In a bizarre case of musical chairs, the fingerprint reader has now reappeared on the back of the phone. Obviously, this is to accommodate the massive display on the front, but I also feel like this is Honor adjusting to user feedback. The Honor 9 moved its fingerprint reader to the front, and it didn’t go down so well with fans.
Elsewhere, the volume rocker and power button sit side-by-side on the right edge, with a microSD card and nano-SIM tray on the left. Cast your eyes downward and you’ll spot the solitary Micro USB port for charging and a 3.5mm headphone jack.
On the inside, though, the 9 Lite is almost identical to the Honor 7X. Inside, you’ll find an octa-core 2.36GHz HiSilicon Kirin 659 powering the whole show, working in tandem with 3GB of RAM and 32GB of storage, which is expandable up to 256GB via microSD. Expect performance to be decent, if nothing to get particularly excited about
Where it shows real promise, however, is for photography: we’re hoping for big things from the dual-camera setup on the rear. It isn’t as generously well-specced as its older sibling, but the 13- and 2-megapixel rear-facing snappers should do just the job for taking quick pics and Instagram snaps. And in an interesting turn of events – unlike the Honor 9 – this “Lite” version incorporates a similar dual-camera arrangement on the front as it does on the back.

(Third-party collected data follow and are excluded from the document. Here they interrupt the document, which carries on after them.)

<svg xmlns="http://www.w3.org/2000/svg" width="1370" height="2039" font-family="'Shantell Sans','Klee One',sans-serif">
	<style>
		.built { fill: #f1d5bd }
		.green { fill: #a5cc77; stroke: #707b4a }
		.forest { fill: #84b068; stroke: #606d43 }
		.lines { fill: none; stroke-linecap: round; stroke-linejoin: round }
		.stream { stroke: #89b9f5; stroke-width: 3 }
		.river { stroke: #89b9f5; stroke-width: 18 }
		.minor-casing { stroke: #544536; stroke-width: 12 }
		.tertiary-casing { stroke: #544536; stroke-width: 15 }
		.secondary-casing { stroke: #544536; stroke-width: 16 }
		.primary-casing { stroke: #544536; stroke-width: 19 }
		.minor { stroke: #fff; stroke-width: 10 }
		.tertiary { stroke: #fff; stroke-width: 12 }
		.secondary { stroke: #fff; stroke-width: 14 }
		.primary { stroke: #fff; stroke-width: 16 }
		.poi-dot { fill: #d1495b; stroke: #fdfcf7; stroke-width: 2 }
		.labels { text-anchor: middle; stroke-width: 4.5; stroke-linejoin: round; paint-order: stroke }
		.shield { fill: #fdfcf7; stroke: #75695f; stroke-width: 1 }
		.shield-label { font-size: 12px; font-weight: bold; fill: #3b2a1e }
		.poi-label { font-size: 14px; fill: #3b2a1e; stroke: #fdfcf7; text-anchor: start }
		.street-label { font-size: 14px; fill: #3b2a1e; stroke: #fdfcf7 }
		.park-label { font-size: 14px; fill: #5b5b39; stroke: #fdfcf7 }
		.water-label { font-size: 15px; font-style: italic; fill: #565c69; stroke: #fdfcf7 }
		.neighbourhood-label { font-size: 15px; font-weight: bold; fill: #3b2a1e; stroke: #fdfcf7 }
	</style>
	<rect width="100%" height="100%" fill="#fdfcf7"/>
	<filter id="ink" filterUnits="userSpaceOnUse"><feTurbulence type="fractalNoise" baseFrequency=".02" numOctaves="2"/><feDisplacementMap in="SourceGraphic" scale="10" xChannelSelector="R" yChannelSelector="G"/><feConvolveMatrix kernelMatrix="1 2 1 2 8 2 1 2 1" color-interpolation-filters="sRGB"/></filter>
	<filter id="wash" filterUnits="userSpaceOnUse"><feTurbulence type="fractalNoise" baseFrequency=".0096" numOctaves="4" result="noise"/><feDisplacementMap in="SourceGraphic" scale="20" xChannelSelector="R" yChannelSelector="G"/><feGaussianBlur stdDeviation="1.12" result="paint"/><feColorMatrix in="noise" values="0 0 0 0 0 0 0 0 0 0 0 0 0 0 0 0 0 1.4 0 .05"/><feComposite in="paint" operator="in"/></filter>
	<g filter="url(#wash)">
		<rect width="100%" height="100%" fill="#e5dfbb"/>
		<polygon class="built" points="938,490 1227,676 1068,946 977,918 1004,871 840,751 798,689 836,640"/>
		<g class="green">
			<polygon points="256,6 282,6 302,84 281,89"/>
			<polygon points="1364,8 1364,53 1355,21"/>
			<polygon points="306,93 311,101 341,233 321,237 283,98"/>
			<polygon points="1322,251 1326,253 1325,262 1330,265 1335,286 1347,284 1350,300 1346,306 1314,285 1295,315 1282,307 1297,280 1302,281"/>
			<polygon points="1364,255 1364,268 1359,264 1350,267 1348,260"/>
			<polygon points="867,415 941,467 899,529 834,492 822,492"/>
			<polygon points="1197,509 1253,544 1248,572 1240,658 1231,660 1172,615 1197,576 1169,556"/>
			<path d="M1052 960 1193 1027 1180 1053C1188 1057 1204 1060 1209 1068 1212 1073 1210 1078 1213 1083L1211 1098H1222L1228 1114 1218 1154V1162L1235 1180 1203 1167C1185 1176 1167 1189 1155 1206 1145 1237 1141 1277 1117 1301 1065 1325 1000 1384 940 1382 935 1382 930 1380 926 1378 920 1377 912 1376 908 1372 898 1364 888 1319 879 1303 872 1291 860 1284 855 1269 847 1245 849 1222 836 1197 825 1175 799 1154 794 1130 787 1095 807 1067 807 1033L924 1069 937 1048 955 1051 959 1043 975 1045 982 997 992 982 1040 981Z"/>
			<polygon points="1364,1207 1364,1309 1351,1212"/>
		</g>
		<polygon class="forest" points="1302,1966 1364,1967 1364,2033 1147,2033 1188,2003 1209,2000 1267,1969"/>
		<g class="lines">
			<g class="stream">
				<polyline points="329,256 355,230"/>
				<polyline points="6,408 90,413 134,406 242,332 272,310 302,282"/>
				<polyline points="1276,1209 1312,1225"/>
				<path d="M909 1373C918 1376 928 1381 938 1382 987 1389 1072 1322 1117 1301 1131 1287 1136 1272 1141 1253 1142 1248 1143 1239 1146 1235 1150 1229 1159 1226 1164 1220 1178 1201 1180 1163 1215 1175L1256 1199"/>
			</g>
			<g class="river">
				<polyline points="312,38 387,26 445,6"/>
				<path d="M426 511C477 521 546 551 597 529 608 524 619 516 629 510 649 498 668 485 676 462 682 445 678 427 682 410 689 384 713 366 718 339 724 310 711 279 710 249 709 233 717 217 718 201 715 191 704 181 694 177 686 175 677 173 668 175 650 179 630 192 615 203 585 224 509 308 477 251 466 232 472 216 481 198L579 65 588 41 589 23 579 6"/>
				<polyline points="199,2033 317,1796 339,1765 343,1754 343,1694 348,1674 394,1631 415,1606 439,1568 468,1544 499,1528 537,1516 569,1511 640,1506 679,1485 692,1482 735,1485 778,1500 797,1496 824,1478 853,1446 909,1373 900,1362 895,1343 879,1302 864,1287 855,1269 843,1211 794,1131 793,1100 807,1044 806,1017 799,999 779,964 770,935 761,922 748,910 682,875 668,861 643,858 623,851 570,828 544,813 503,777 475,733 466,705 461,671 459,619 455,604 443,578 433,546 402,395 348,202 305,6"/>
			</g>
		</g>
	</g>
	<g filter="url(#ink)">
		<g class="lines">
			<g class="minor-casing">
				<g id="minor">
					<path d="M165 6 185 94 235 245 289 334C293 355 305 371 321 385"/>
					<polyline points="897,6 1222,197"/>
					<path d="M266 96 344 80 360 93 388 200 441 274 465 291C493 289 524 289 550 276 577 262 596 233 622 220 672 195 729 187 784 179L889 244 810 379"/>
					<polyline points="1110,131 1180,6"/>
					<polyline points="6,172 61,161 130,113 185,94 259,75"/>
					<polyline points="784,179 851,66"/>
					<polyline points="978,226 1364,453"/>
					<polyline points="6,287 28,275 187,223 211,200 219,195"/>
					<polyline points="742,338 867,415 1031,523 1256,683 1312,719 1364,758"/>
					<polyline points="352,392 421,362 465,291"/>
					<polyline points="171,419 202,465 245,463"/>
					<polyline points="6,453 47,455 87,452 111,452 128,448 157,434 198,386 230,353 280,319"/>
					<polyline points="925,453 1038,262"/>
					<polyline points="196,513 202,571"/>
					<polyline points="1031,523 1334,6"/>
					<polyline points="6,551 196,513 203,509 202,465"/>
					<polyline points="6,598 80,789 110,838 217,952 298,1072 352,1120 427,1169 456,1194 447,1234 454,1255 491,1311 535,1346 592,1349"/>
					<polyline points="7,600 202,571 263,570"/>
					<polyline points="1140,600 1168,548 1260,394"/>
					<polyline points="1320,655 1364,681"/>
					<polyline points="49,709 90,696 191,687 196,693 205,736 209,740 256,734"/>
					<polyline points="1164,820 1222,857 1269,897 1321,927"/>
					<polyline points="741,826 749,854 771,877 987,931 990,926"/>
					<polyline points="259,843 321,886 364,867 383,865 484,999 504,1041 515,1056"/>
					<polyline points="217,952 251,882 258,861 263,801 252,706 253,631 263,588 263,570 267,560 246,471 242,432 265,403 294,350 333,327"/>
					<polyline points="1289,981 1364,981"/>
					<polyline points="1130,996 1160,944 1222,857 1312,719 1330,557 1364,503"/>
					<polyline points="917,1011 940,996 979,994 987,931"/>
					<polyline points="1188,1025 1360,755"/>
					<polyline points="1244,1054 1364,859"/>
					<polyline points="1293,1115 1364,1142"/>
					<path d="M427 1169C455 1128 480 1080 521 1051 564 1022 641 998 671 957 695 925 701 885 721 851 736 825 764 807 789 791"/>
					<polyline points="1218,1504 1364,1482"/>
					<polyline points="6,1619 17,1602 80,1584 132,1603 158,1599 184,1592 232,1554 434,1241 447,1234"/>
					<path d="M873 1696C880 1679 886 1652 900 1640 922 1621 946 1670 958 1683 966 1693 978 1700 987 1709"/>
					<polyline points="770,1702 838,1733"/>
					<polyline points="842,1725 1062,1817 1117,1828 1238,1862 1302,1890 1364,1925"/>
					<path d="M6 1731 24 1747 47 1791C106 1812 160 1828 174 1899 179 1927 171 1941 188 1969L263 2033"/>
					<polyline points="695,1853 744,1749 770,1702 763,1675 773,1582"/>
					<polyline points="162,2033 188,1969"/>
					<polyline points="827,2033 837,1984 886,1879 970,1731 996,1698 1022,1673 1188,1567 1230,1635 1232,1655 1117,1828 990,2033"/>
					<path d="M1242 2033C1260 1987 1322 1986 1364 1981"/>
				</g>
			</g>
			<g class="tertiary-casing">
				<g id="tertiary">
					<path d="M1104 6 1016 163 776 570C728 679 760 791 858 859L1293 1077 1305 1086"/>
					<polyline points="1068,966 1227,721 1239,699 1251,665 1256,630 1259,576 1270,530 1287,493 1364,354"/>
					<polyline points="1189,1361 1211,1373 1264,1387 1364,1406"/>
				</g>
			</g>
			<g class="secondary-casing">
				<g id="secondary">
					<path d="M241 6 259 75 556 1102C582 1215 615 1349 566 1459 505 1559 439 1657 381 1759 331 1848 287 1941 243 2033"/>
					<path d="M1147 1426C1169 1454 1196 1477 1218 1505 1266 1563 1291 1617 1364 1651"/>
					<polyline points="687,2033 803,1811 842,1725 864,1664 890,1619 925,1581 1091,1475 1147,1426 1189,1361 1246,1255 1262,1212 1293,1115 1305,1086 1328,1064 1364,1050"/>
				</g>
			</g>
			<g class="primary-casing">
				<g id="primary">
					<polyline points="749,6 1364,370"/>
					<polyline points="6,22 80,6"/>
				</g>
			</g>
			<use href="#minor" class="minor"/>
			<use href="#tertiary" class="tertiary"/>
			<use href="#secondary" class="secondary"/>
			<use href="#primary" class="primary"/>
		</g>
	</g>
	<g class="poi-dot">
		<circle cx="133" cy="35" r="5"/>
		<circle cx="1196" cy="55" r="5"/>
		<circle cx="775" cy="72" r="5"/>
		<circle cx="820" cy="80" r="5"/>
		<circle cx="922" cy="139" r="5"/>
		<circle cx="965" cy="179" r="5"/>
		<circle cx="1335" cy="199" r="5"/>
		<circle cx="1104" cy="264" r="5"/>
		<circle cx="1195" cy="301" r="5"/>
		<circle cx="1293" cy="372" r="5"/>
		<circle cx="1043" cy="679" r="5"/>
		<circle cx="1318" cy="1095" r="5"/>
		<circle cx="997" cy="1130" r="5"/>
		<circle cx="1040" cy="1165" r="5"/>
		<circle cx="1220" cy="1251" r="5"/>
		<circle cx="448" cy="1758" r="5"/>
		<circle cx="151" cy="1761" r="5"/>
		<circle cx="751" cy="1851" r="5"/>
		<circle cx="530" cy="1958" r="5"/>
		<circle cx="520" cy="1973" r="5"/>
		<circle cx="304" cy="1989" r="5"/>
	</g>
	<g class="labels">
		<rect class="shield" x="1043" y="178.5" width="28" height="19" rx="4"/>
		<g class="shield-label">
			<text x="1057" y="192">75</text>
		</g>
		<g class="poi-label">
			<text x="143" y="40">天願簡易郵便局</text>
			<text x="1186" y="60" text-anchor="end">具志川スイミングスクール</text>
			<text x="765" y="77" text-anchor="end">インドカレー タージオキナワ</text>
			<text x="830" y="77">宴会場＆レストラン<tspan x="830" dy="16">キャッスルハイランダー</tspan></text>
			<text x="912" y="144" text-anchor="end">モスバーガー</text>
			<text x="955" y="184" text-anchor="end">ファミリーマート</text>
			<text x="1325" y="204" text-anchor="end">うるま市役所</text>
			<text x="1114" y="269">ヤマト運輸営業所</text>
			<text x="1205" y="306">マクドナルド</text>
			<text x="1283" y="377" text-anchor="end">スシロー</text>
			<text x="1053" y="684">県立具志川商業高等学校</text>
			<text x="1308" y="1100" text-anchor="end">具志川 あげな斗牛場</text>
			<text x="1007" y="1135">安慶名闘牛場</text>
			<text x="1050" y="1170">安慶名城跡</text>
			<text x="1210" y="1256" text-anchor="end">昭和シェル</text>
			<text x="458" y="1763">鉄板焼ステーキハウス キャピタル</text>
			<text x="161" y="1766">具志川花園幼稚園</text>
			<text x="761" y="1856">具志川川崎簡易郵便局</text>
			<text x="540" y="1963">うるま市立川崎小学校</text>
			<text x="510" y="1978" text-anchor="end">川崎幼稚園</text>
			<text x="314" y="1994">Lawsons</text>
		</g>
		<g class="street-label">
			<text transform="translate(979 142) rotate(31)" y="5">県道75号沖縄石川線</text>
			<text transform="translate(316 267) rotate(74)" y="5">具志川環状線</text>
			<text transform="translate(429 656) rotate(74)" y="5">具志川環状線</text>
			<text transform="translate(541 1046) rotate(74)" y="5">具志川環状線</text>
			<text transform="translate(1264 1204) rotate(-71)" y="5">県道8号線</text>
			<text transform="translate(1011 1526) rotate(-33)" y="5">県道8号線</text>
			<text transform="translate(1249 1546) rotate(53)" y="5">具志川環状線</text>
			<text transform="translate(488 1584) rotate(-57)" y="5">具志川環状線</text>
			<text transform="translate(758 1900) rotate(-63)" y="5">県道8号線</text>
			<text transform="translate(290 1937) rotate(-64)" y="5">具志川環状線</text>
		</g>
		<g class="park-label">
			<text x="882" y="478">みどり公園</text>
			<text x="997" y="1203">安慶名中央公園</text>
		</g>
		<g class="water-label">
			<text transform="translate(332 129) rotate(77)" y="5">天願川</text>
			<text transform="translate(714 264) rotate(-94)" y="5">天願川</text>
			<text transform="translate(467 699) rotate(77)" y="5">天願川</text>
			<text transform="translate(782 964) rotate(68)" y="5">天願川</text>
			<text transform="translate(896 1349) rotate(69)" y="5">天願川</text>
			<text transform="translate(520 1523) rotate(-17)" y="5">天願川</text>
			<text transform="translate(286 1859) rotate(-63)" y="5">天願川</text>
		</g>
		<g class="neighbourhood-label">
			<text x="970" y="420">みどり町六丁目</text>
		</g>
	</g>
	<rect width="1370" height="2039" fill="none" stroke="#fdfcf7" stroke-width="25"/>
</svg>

Honor 9 Lite: Early verdict
Clearly, the key to the Honor 9 Lite’s appeal lies in its price. At just £200, Honor’s latest budget handset is an outright bargain and, while I haven’t had the opportunity to properly put it through its paces, I’m quietly optimistic that this may turn out to be one of the best budget smartphones in 2018.
Its competition may be talented, and equally hungry to dominate that all-important price point, but the 9 Lite’s pixel-packed 18:9 display may prove to be the biggest trick up its metaphorical sleeves – its rivals are going to have to work hard to keep this smartphone down.